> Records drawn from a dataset
§
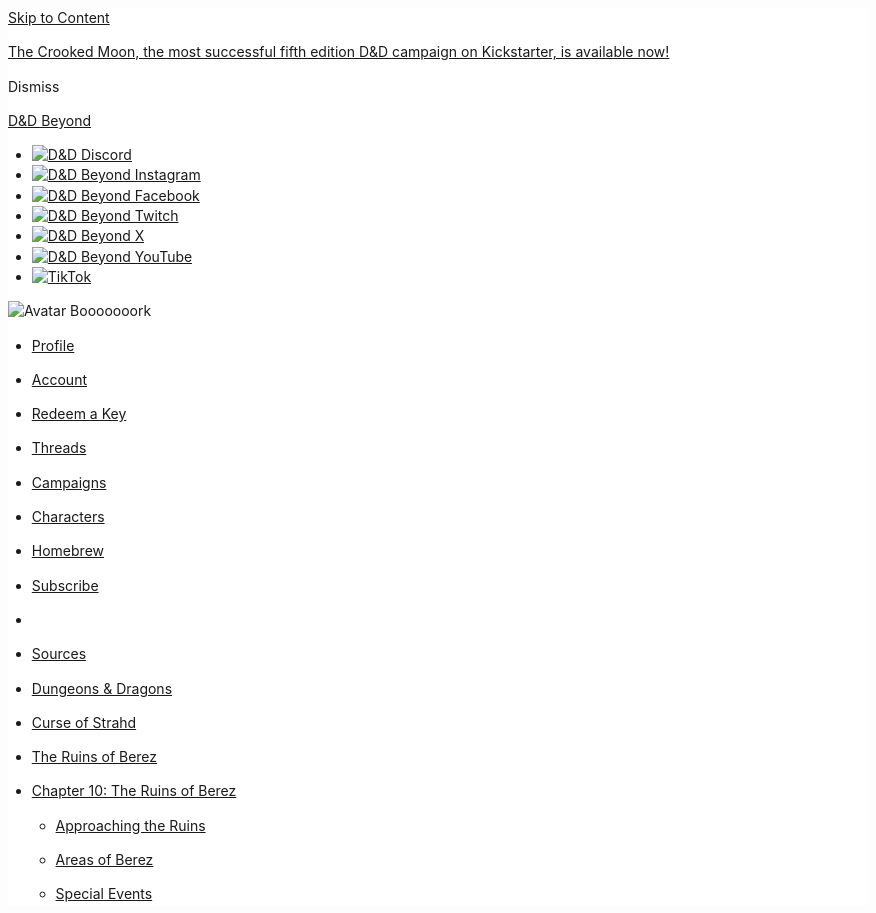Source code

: [Skip to Content](https://www.dndbeyond.com/sources/dnd/cos/the-ruins-of-berez#content)

[The Crooked Moon, the most successful fifth edition D&D campaign on Kickstarter, is available now!](https://marketplace.dndbeyond.com/BB-3P-crookedmoon/CB8NCKVST?&icid_medium=organic&icid_source=bluebanner&icid_campaign=2025_3p_&icid_content=2025_hype)

Dismiss

[D&D Beyond](https://www.dndbeyond.com/)

- [![D&D Discord](https://h7ktnb-us-east-1-dndbeyond-live-media.s3.amazonaws.com/footer-images/discord.png)](https://dndbeyond.com/discord "Discord")
- [![D&D Beyond Instagram](https://h7ktnb-us-east-1-dndbeyond-live-media.s3.amazonaws.com/footer-images/instagram.png)](https://www.instagram.com/dndbeyond/ "Instagram")
- [![D&D Beyond Facebook](https://h7ktnb-us-east-1-dndbeyond-live-media.s3.amazonaws.com/footer-images/facebook.png)](https://www.facebook.com/dndbeyond "Facebook")
- [![D&D Beyond Twitch](https://h7ktnb-us-east-1-dndbeyond-live-media.s3.amazonaws.com/footer-images/twitch.png)](https://www.twitch.tv/dndbeyond "Twitch")
- [![D&D Beyond X](https://h7ktnb-us-east-1-dndbeyond-live-media.s3.amazonaws.com/footer-images/x.png)](https://twitter.com/dndbeyond "X")
- [![D&D Beyond YouTube](https://h7ktnb-us-east-1-dndbeyond-live-media.s3.amazonaws.com/footer-images/youtube.png)](https://www.youtube.com/channel/UCPy-338BEVgDkQade0qJmkw "YouTube")
- [![TikTok](https://h7ktnb-us-east-1-dndbeyond-live-media.s3.amazonaws.com/footer-images/tiktok.png)](https://www.tiktok.com/@dnd_beyond "TikTok")

[](https://www.dndbeyond.com/changelog "Changelog")[](https://www.dndbeyond.com/my-notifications "Notifications")[](https://www.dndbeyond.com/private-messages "Private Messages")

![Avatar](https://secure.gravatar.com/avatar/d21f2d9bcda23a3cfe6bb7da88157b19?d=https://media-waterdeep.cursecdn.com/attachments/thumbnails/0/14/240/160/avatar_2.png&s=64) Booooooork

- [Profile](https://www.dndbeyond.com/members/Booooooork)
- [Account](https://www.dndbeyond.com/account)
- [Redeem a Key](https://www.dndbeyond.com/redeem-key)
- [Threads](https://www.dndbeyond.com/new-content?filter-date-range-type=4&filter-association-type=3)
- [Campaigns](https://www.dndbeyond.com/my-campaigns)
- [Characters](https://www.dndbeyond.com/my-characters)
- [Homebrew](https://www.dndbeyond.com/homebrew)
- [Subscribe](https://www.dndbeyond.com/subscribe)

- [](https://www.dndbeyond.com/)
- [Sources](https://www.dndbeyond.com/sources)
- [Dungeons & Dragons](https://www.dndbeyond.com/sources/dnd)
- [Curse of Strahd](https://www.dndbeyond.com/sources/dnd/cos)
- [The Ruins of Berez](http://www.dndbeyond.com/sources/dnd/cos/the-ruins-of-berez)

- [Chapter 10: The Ruins of Berez](https://www.dndbeyond.com/sources/dnd/cos/the-ruins-of-berez#Chapter10TheRuinsofBerez)
    
    - [Approaching the Ruins](https://www.dndbeyond.com/sources/dnd/cos/the-ruins-of-berez#ApproachingtheRuins)
        
    - [Areas of Berez](https://www.dndbeyond.com/sources/dnd/cos/the-ruins-of-berez#AreasofBerez)
        
    - [Special Events](https://www.dndbeyond.com/sources/dnd/cos/the-ruins-of-berez#SpecialEvents)
        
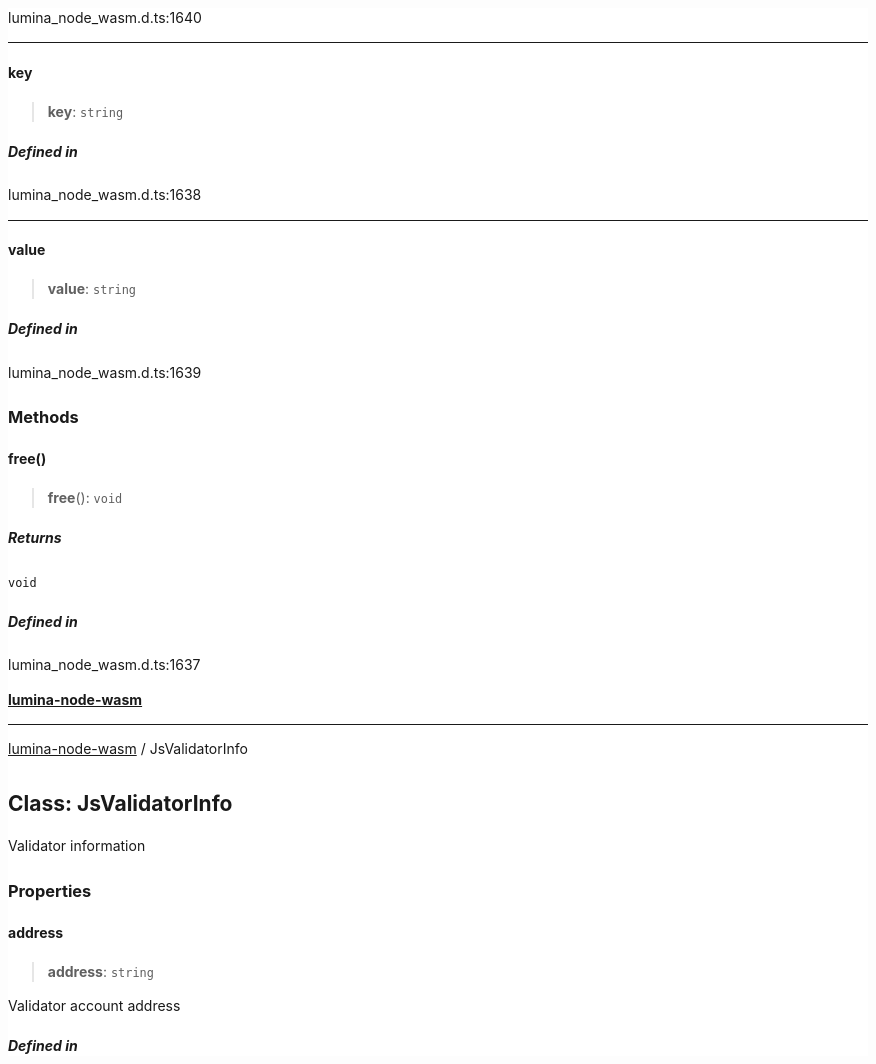 lumina\_node\_wasm.d.ts:1640

***

#### key

> **key**: `string`

##### Defined in

lumina\_node\_wasm.d.ts:1638

***

#### value

> **value**: `string`

##### Defined in

lumina\_node\_wasm.d.ts:1639

### Methods

#### free()

> **free**(): `void`

##### Returns

`void`

##### Defined in

lumina\_node\_wasm.d.ts:1637


<a name="classesjsvalidatorinfomd"></a>

[**lumina-node-wasm**](#readmemd)

***

[lumina-node-wasm](#globalsmd) / JsValidatorInfo

## Class: JsValidatorInfo

Validator information

### Properties

#### address

> **address**: `string`

Validator account address

##### Defined in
§
Among the lines of the data, some may contain the string "images"; report how many, and nothing more.

> EXERCISE SOLUTION
7